**Work order:**
Quote the following lines of the material word for word: begin at the line that contains "Good job! There are no bugs." and stop after the line that contains "Keywording Bugs (0)".

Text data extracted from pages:
........
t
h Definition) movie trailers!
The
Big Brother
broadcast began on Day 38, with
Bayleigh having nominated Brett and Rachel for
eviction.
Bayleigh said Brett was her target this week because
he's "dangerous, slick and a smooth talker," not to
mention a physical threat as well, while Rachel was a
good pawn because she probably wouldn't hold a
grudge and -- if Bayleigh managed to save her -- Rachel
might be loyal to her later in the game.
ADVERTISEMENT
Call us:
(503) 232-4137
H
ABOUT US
........
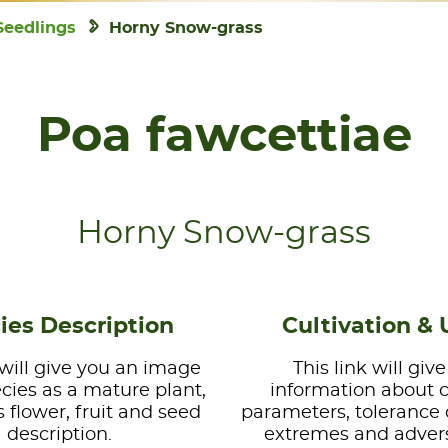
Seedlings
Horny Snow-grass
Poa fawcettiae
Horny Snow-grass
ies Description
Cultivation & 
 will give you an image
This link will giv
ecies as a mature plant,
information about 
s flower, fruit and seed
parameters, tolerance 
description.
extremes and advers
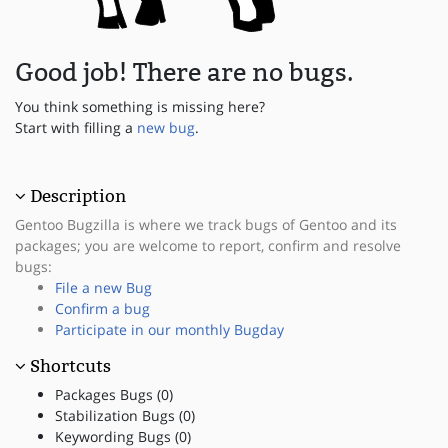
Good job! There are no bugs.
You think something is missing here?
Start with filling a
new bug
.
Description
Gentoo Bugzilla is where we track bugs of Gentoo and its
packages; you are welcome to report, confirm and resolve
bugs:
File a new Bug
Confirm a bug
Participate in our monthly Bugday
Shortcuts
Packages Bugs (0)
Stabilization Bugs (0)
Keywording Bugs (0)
........
**Result of the exercise:**
Good job! There are no bugs.
You think something is missing here?
Start with filling a
new bug
.
Description
Gentoo Bugzilla is where we track bugs of Gentoo and its
packages; you are welcome to report, confirm and resolve
bugs:
File a new Bug
Confirm a bug
Participate in our monthly Bugday
Shortcuts
Packages Bugs (0)
Stabilization Bugs (0)
Keywording Bugs (0)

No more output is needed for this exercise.